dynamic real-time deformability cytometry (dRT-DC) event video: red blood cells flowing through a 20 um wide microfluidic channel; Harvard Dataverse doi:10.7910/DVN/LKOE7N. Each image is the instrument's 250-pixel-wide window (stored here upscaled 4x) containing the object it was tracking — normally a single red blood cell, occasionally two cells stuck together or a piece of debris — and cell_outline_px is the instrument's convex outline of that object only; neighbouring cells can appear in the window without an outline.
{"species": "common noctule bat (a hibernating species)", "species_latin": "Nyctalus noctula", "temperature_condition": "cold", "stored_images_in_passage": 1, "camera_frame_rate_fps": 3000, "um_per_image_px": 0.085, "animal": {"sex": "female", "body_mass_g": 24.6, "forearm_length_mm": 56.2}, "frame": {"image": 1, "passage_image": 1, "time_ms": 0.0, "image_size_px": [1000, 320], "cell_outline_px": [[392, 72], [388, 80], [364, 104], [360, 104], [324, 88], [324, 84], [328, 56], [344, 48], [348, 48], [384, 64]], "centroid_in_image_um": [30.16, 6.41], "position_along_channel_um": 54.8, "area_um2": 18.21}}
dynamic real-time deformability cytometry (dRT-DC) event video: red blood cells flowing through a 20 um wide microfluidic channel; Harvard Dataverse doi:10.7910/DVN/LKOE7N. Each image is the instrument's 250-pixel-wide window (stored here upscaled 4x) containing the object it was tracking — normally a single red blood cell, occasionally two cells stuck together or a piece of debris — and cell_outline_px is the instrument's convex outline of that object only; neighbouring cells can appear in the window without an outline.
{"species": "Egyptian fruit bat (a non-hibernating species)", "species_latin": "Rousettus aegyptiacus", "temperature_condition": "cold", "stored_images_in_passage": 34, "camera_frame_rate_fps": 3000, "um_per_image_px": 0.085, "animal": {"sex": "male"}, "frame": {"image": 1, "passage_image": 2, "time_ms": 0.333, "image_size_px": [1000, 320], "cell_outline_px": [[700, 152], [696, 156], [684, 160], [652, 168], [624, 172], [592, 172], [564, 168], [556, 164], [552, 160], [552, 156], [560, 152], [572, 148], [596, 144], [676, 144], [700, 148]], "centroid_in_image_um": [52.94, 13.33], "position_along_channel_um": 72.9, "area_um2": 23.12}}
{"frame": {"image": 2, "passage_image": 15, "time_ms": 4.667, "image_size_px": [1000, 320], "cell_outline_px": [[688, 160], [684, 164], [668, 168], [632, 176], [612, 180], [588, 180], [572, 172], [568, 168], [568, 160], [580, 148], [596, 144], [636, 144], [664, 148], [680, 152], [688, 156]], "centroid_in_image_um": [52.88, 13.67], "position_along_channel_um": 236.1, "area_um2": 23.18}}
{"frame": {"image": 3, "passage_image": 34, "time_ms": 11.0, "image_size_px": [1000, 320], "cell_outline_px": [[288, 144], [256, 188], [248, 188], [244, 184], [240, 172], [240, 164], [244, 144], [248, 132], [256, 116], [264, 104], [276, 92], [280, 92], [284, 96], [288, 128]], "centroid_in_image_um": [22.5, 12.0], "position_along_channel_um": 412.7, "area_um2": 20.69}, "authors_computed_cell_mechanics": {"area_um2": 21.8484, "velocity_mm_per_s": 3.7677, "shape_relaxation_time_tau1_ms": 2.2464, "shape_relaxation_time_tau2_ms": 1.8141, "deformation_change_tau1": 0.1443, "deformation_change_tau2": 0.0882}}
····················
§ Requirement
Write the entire listing out again, word for word.

§ Exercise answer
dynamic real-time deformability cytometry (dRT-DC) event video: red blood cells flowing through a 20 um wide microfluidic channel; Harvard Dataverse doi:10.7910/DVN/LKOE7N. Each image is the instrument's 250-pixel-wide window (stored here upscaled 4x) containing the object it was tracking — normally a single red blood cell, occasionally two cells stuck together or a piece of debris — and cell_outline_px is the instrument's convex outline of that object only; neighbouring cells can appear in the window without an outline.
{"species": "common noctule bat (a hibernating species)", "species_latin": "Nyctalus noctula", "temperature_condition": "cold", "stored_images_in_passage": 1, "camera_frame_rate_fps": 3000, "um_per_image_px": 0.085, "animal": {"sex": "female", "body_mass_g": 24.6, "forearm_length_mm": 56.2}, "frame": {"image": 1, "passage_image": 1, "time_ms": 0.0, "image_size_px": [1000, 320], "cell_outline_px": [[392, 72], [388, 80], [364, 104], [360, 104], [324, 88], [324, 84], [328, 56], [344, 48], [348, 48], [384, 64]], "centroid_in_image_um": [30.16, 6.41], "position_along_channel_um": 54.8, "area_um2": 18.21}}
dynamic real-time deformability cytometry (dRT-DC) event video: red blood cells flowing through a 20 um wide microfluidic channel; Harvard Dataverse doi:10.7910/DVN/LKOE7N. Each image is the instrument's 250-pixel-wide window (stored here upscaled 4x) containing the object it was tracking — normally a single red blood cell, occasionally two cells stuck together or a piece of debris — and cell_outline_px is the instrument's convex outline of that object only; neighbouring cells can appear in the window without an outline.
{"species": "Egyptian fruit bat (a non-hibernating species)", "species_latin": "Rousettus aegyptiacus", "temperature_condition": "cold", "stored_images_in_passage": 34, "camera_frame_rate_fps": 3000, "um_per_image_px": 0.085, "animal": {"sex": "male"}, "frame": {"image": 1, "passage_image": 2, "time_ms": 0.333, "image_size_px": [1000, 320], "cell_outline_px": [[700, 152], [696, 156], [684, 160], [652, 168], [624, 172], [592, 172], [564, 168], [556, 164], [552, 160], [552, 156], [560, 152], [572, 148], [596, 144], [676, 144], [700, 148]], "centroid_in_image_um": [52.94, 13.33], "position_along_channel_um": 72.9, "area_um2": 23.12}}
{"frame": {"image": 2, "passage_image": 15, "time_ms": 4.667, "image_size_px": [1000, 320], "cell_outline_px": [[688, 160], [684, 164], [668, 168], [632, 176], [612, 180], [588, 180], [572, 172], [568, 168], [568, 160], [580, 148], [596, 144], [636, 144], [664, 148], [680, 152], [688, 156]], "centroid_in_image_um": [52.88, 13.67], "position_along_channel_um": 236.1, "area_um2": 23.18}}
{"frame": {"image": 3, "passage_image": 34, "time_ms": 11.0, "image_size_px": [1000, 320], "cell_outline_px": [[288, 144], [256, 188], [248, 188], [244, 184], [240, 172], [240, 164], [244, 144], [248, 132], [256, 116], [264, 104], [276, 92], [280, 92], [284, 96], [288, 128]], "centroid_in_image_um": [22.5, 12.0], "position_along_channel_um": 412.7, "area_um2": 20.69}, "authors_computed_cell_mechanics": {"area_um2": 21.8484, "velocity_mm_per_s": 3.7677, "shape_relaxation_time_tau1_ms": 2.2464, "shape_relaxation_time_tau2_ms": 1.8141, "deformation_change_tau1": 0.1443, "deformation_change_tau2": 0.0882}}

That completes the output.